Costa leads coffee sector into ‘knocking' campaigns

31 March 2009 by
Costa leads coffee sector into ‘knocking' campaigns

We can expect more ‘knocking' campaigns in the retail coffee industry, a marketing magazine has said following Costa's new advertising campaign, which consists of a direct attack on Starbucks.

Costa has created a poster campaign, in which the brand says ‘the people have voted', and ‘sorry Starbucks, seven out of ten prefer Costa'.

Launching the campaign, Costa has said: "Contrary to popular belief, all coffee is not the same, according to the leading independent research company specializing in taste comparison tests. The cappuccino handcrafted by Costa's highly-skilled baristas beats that of Starbucks and Nero by an unprecedented margin."

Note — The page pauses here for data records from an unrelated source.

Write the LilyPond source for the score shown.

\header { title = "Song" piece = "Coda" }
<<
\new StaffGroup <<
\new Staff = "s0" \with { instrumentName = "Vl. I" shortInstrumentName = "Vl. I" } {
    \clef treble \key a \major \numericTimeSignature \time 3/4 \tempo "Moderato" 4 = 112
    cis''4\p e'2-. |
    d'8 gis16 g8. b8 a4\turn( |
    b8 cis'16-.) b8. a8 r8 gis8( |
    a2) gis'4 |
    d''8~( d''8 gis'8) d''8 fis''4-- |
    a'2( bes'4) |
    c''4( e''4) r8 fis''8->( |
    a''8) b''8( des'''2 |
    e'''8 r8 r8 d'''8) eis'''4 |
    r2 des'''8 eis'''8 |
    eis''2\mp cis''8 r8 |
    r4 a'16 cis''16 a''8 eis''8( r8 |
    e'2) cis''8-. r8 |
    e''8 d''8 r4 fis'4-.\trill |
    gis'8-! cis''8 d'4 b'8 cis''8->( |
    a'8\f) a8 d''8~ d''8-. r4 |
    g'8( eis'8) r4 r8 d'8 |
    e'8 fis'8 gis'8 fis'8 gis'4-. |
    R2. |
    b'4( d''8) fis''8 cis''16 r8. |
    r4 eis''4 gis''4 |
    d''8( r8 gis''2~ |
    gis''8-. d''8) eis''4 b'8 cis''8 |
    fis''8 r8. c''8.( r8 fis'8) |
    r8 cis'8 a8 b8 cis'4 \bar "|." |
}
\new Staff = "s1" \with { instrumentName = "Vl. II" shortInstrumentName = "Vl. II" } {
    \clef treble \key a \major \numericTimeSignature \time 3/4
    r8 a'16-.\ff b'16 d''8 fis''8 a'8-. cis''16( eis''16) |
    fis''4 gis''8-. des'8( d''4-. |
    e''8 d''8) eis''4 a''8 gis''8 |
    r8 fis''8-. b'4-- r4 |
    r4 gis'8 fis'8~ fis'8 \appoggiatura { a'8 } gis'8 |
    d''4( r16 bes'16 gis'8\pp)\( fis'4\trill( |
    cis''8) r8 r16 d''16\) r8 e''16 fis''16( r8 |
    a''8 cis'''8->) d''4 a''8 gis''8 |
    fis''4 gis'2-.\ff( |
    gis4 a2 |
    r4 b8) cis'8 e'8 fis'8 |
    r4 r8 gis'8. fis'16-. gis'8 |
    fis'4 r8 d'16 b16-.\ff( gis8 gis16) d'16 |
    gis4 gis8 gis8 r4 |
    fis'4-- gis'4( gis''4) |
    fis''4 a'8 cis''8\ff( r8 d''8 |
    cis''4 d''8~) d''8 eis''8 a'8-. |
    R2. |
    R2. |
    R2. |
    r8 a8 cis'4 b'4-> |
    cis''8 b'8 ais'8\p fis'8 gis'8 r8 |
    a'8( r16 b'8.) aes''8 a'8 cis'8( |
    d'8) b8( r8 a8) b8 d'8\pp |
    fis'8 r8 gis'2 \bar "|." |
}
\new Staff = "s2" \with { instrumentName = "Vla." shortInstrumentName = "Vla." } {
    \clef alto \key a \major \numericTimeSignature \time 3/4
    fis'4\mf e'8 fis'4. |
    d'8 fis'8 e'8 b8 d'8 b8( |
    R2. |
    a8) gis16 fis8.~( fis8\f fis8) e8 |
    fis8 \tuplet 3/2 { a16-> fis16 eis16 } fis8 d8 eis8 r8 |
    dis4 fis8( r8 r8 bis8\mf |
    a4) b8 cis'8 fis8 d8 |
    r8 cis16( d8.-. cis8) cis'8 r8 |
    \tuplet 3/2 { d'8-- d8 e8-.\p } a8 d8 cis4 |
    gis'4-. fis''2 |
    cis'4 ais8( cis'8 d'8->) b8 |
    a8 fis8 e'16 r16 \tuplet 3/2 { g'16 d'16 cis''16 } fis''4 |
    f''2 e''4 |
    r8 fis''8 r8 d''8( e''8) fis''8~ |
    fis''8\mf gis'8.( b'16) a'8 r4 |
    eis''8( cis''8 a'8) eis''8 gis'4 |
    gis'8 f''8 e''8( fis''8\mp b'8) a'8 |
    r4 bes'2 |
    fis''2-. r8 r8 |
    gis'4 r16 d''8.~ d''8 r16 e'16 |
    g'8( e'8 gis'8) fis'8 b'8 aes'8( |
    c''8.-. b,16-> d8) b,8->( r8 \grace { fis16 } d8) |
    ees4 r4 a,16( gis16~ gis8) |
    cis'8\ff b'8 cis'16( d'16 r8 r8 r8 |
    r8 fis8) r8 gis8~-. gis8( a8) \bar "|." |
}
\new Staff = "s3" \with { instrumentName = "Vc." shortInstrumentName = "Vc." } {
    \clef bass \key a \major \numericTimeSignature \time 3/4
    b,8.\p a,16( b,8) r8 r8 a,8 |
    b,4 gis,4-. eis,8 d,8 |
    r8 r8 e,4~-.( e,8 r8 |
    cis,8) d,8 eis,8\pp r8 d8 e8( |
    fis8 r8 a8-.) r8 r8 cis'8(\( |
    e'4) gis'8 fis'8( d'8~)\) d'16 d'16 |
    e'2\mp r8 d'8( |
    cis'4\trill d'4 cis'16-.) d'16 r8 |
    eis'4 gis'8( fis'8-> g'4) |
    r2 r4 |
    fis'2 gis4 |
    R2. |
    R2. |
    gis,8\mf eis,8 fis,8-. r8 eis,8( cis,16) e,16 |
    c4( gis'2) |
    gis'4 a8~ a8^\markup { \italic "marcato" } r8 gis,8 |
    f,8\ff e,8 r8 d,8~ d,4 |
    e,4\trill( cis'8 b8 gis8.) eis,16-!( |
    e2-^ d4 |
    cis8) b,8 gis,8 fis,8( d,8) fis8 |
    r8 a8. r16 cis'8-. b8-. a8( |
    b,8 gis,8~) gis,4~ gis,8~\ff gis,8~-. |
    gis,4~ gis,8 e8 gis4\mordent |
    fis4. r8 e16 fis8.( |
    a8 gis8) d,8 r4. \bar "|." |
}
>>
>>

The campaign is based on some research carried out in November and December, in which taste tests were carried out at neutral venues positioned close to branches of Costa, Starbucks and Caffè Nero. Runners were sent to each store and brought back camouflaged cappuccinos for ‘blind' taste tests.

The result, says Costa, was that seven out of ten customers who described themselves as ‘coffee lovers' preferred Costa's cappuccino to Starbucks', and more or less the same figure preferred Costa to Caffè Nero; Costa claims that its cappuccino was also preferred by those who stated themselves to be regular customers of the other two brands.

Costa said it will capitalise on the research findings with its first ever national advertising, a ‘confident and punchy campaign' to run throughout the UK in national press and online, as well as regional outdoor and breakfast radio promotions. The campaign is reported to cost £1.5 million.

Explaining the campaign, Costa marketing director Jim Slater said: "It is extremely rare to win a head-to-head blind-taste test by such an emphatic margin. When you consider that most coffee drinkers currently think that all coffee is broadly the same, the time is ripe for us to agitate discussion about our product superiority."

Marketing magazine, sounding a little unimpressed, commented: "One of the clearest hints that a market is maturing is an inability to find consumers new to the segment… Costa's campaign certainly seems to suggest that new custom is harder to come by.

"Using advertising to knock a competitor is a strategy that is often criticised by experts who believe it serves only to weaken a sector and cheapen the brand involved."

However, Marketing also suggests the economic downturn will bring a rise in such marketing techniques in the coffee sector.